◆ **What the exercise asks**
Reproduce every line of the listing below verbatim, keeping the original order.

* BEGIN Material *

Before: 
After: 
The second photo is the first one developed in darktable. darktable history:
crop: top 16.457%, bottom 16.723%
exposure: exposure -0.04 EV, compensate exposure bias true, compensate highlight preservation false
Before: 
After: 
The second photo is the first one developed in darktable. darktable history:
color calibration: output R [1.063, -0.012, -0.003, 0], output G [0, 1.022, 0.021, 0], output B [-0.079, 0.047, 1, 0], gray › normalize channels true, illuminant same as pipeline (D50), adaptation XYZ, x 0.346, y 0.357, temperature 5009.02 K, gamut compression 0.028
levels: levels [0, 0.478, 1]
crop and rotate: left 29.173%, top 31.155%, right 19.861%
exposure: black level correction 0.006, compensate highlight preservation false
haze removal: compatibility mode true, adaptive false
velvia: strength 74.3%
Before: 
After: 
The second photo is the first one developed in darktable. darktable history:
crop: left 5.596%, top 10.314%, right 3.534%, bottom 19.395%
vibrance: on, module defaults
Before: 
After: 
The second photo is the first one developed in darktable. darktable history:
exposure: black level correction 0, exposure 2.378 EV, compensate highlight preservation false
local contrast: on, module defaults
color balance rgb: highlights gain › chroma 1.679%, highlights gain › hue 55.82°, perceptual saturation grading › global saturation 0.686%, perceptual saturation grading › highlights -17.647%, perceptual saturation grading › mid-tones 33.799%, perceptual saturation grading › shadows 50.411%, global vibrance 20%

* END Material *

◆ **Result below**
Before: 
After: 
The second photo is the first one developed in darktable. darktable history:
crop: top 16.457%, bottom 16.723%
exposure: exposure -0.04 EV, compensate exposure bias true, compensate highlight preservation false
Before: 
After: 
The second photo is the first one developed in darktable. darktable history:
color calibration: output R [1.063, -0.012, -0.003, 0], output G [0, 1.022, 0.021, 0], output B [-0.079, 0.047, 1, 0], gray › normalize channels true, illuminant same as pipeline (D50), adaptation XYZ, x 0.346, y 0.357, temperature 5009.02 K, gamut compression 0.028
levels: levels [0, 0.478, 1]
crop and rotate: left 29.173%, top 31.155%, right 19.861%
exposure: black level correction 0.006, compensate highlight preservation false
haze removal: compatibility mode true, adaptive false
velvia: strength 74.3%
Before: 
After: 
The second photo is the first one developed in darktable. darktable history:
crop: left 5.596%, top 10.314%, right 3.534%, bottom 19.395%
vibrance: on, module defaults
Before: 
After: 
The second photo is the first one developed in darktable. darktable history:
exposure: black level correction 0, exposure 2.378 EV, compensate highlight preservation false
local contrast: on, module defaults
color balance rgb: highlights gain › chroma 1.679%, highlights gain › hue 55.82°, perceptual saturation grading › global saturation 0.686%, perceptual saturation grading › highlights -17.647%, perceptual saturation grading › mid-tones 33.799%, perceptual saturation grading › shadows 50.411%, global vibrance 20%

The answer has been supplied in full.